= YOUR GOAL =
The answer consists of one number: how many lines of the data below include the string "displays".

= DATASET =
◆ ◆ ◆ ◆ ◆ ◆ ◆

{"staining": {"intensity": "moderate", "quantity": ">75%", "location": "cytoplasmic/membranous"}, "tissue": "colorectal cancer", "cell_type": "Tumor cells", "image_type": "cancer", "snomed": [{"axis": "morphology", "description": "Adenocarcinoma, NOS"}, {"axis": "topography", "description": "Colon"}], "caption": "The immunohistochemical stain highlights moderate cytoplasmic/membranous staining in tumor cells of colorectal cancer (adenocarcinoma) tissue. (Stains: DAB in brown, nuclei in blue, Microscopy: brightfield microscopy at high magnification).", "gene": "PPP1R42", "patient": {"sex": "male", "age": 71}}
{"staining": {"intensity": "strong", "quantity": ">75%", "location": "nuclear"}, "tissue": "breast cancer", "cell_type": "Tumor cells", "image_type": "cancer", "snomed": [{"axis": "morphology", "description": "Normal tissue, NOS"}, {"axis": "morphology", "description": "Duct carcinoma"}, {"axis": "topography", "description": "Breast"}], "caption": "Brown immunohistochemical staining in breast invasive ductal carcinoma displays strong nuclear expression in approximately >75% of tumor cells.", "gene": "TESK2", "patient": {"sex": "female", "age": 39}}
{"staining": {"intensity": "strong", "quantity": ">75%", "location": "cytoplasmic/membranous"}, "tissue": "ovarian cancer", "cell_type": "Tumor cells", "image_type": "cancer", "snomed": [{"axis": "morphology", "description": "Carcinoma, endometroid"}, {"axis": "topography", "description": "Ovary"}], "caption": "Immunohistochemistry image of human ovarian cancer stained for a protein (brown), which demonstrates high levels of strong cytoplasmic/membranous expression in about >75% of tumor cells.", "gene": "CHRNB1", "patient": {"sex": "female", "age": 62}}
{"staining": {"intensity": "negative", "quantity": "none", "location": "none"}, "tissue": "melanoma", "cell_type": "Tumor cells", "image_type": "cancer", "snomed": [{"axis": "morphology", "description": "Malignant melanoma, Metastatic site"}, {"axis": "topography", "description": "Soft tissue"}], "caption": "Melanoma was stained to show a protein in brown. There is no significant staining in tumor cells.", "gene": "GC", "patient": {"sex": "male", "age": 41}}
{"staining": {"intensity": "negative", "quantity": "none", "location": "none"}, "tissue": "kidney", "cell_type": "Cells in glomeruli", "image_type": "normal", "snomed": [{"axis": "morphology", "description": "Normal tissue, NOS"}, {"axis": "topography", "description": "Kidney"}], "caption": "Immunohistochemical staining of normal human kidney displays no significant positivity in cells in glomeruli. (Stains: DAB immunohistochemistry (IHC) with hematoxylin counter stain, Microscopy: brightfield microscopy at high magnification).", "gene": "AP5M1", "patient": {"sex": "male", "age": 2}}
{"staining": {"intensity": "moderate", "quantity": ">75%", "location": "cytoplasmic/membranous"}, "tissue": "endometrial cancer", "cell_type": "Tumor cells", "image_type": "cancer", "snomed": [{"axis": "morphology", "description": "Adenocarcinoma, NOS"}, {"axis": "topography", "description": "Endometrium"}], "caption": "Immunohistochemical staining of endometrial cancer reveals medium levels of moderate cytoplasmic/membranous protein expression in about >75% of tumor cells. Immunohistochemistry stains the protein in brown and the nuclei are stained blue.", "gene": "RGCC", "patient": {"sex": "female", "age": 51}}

◆ ◆ ◆ ◆ ◆ ◆ ◆

= ANSWER =
2